Five New Year’s Resolutions for Smarter Borrowing

Released  December 27, 2004
By Megan Greuling

CHARLOTTE, N.C., December 27, 2004 — If you’re suffering a financial hangover from the holidays, use your year-end pain to spur yourself on to better habits. Here, LendingTree.com Chief Consumer Officer Ed Powell offers five New Year’s resolutions that can help you become a smarter borrower in the coming year, or, at the very least, inspire you to come up with solutions of your own.

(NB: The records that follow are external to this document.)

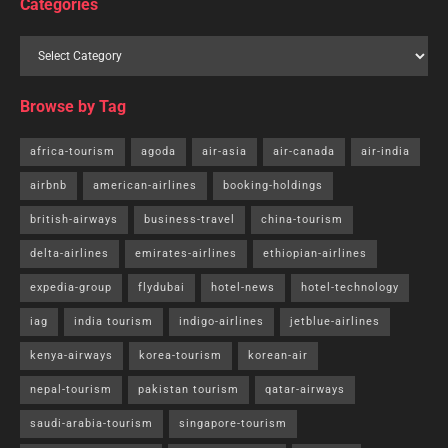
Categories
Browse by Tag
africa-tourism
agoda
air-asia
air-canada
air-india
airbnb
american-airlines
booking-holdings
british-airways
business-travel
china-tourism
delta-airlines
emirates-airlines
ethiopian-airlines
expedia-group
flydubai
hotel-news
hotel-technology
iag
india tourism
indigo-airlines
jetblue-airlines
kenya-airways
korea-tourism
korean-air
nepal-tourism
pakistan tourism
qatar-airways
saudi-arabia-tourism
singapore-tourism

  1. Consolidate your debt. Don’t put off consolidating a second mortgage or paying down credit card debt with a cash-out refinance or home equity line of credit. The Federal Reserve has proven its commitment to raising interest rates, with five rate increases since June, which generally increases the cost of some forms of consumer debt.
  2. Throw away your excess credit cards. Think of it this way, if you’ve got a credit card with a $10,000 balance and a 20% interest rate, you’re paying $2,000 per year in interest alone. Credit cards can be a very expensive form of debt, and that $2,000 in interest is just money out the window. Once you’ve paid off your cards or consolidated the outstanding balances, consider cutting them up. And don’t forget to take the extra step of closing those accounts. Your best bet as a smart borrower is to create a budget and savings plan for expenses like holidays, vacations, etc. Use less expensive forms of credit, such as a home equity loan or line of credit, to handle unanticipated expenses like a leaky roof or broken refrigerator.
  3. Create a budget. Sit down and make a list of all the bills you pay, from utilities to car loan installments, plus your cash expenditures on lunches, groceries, gas, savings and so forth. Calculate the average monthly cost of each item on the list. Compare the total to your net monthly income (your gross income from all sources less taxes and other payroll deductions). Your net monthly income should exceed your monthly expenses, or you must make some spending adjustments to make sure your bills and savings are covered.
  4. Save for a rainy day. Create an emergency fund of cash that covers three to six months of your living expenses. The amount you save depends on your personal financial circumstances and monthly bills. As an example, a household making $50,000 a year should sock away at least $12,500 in cash or liquid assets, or approximately three months salary, as an emergency fund.
  5. Plan for the future today. Increase your contributions your 401(k). In 2005, the max contribution for 401(k) savings plans increased to $14,000, and if you are 50 years or older you can contribute up to $18,000. Stick to your new budget and watch your savings grow.